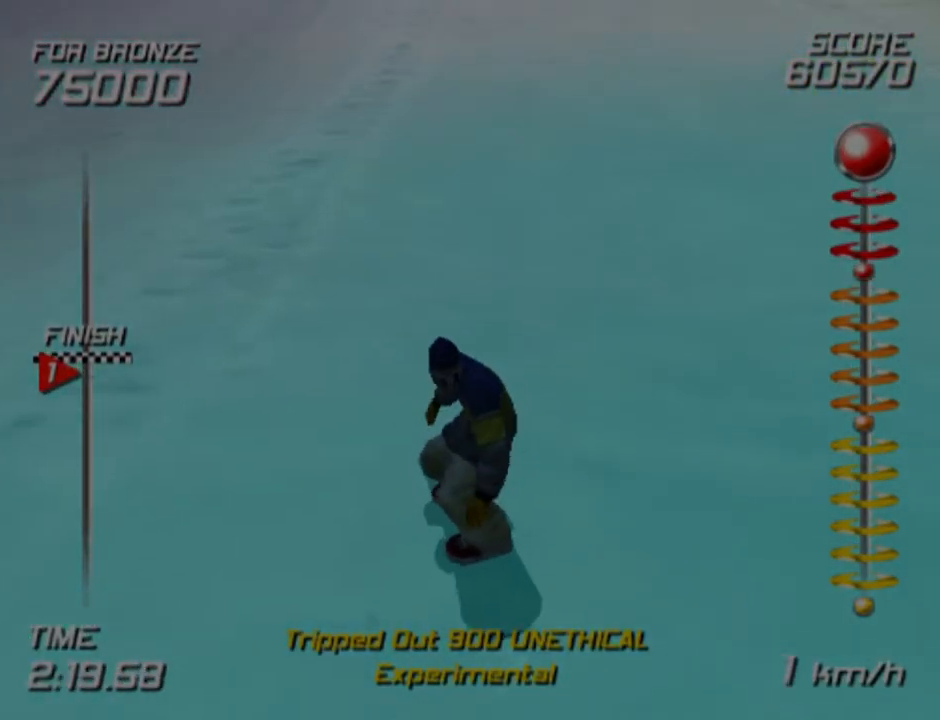
{"buttons": ["CROSS", "SQUARE", "DPAD_RIGHT"], "left_stick": "center", "right_stick": "center", "events": []}
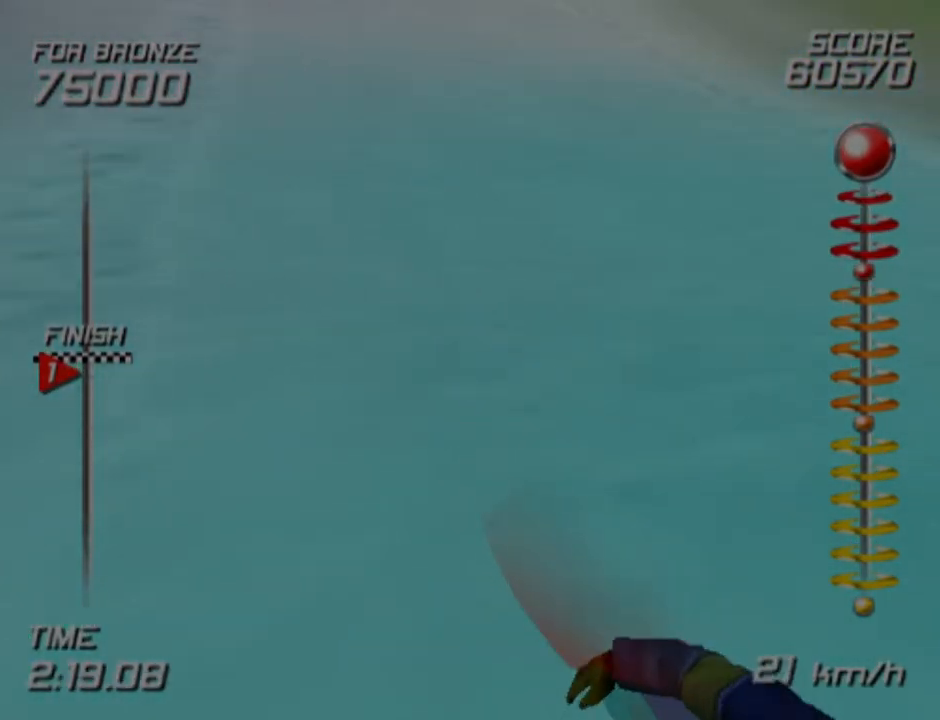
{"buttons": ["CROSS", "SQUARE", "DPAD_RIGHT"], "left_stick": "center", "right_stick": "center", "events": []}
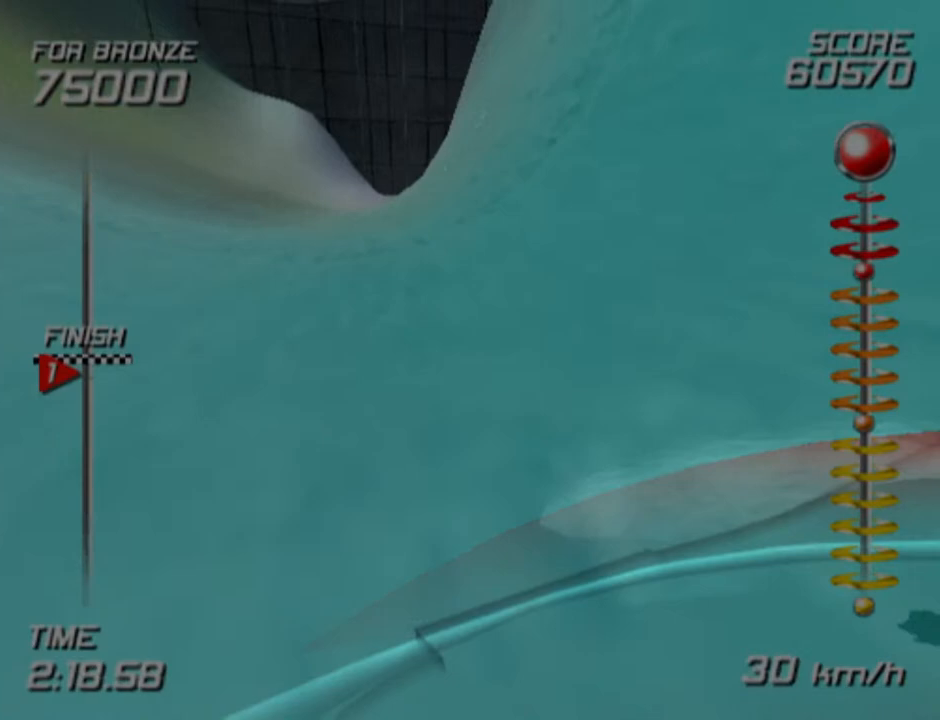
{"buttons": ["CROSS", "SQUARE", "DPAD_RIGHT"], "left_stick": "center", "right_stick": "center", "events": []}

■ **What this task involves**: Reproduce the listing exactly, images omitted.

■ **Answer section**:
{"buttons": ["CROSS", "SQUARE", "DPAD_RIGHT"], "left_stick": "center", "right_stick": "center", "events": []}
{"buttons": ["CROSS", "SQUARE", "DPAD_RIGHT"], "left_stick": "center", "right_stick": "center", "events": []}
{"buttons": ["CROSS", "SQUARE", "DPAD_RIGHT"], "left_stick": "center", "right_stick": "center", "events": []}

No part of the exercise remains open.